With regard to cardiac side effects, topical timolol has been shown to induce a decrease in heart rate and diastolic blood pressure.[4] This effect has been shown to be synergistic with oral beta-blockers. A recent randomized controlled trial showed that in the subset of glaucoma patients not using either topical or oral beta-blockers, the mean resting pulse was 76 beats per minute (bpm); in comparison, patients using topical beta-blockers had a resting pulse of 70.3 bpm, patients on oral beta-blockers had a resting pulse of 64.7 bpm, and patients using both topical and oral beta-blockers had a resting pulse rate of 58 bpm.[5] Our patient was not using oral beta-blockers. However, this information is important in the management of patients with both ocular and systemic hypertension.

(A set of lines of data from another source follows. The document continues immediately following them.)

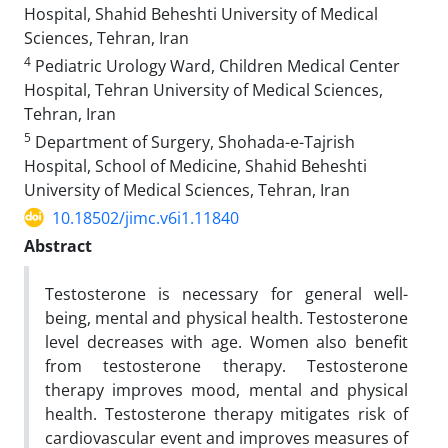
Hospital, Shahid Beheshti University of Medical
Sciences, Tehran, Iran
4
Pediatric Urology Ward, Children Medical Center
Hospital, Tehran University of Medical Sciences,
Tehran, Iran
5
Department of Surgery, Shohada-e-Tajrish
Hospital, School of Medicine, Shahid Beheshti
University of Medical Sciences, Tehran, Iran
10.18502/jimc.v6i1.11840
Abstract
Testosterone is necessary for general well-
being, mental and physical health. Testosterone
level decreases with age. Women also benefit
from testosterone therapy. Testosterone
therapy improves mood, mental and physical
health. Testosterone therapy mitigates risk of
cardiovascular event and improves measures of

Numerous reports exist of various cardiac and respiratory disturbances occurring as a result of topical timolol. Third-degree atrioventricular block has been reported as a consequence of topical administration.[6] However, our case report is the first to describe sinus bradycardia with intermittent atrioventricular block.

CONCLUSIONS

Topical timolol maleate is an effective treatment for ocular hypertension, acting by reducing aqueous fluid production. However, it can induce systemic side effects and should be used with caution in patients with, or predisposed to, cardiac or respiratory depression. More recently, topical prostaglandin E2 has emerged as a first-line therapy in glaucoma owing to its effect of increasing aqueous outflow while avoiding the systemic effects of topical beta-blockade.[2] Additionally, a variety of medications and therapeutic options exist for both systemic hypertension and ocular hypertension associated with open-angle glaucoma. The clinician treating patients with coexisting ocular and systemic hypertension should be aware of these options, especially since topical beta-blockers can induce severe systemic effects in patients without known cardiac or pulmonary dysfunction.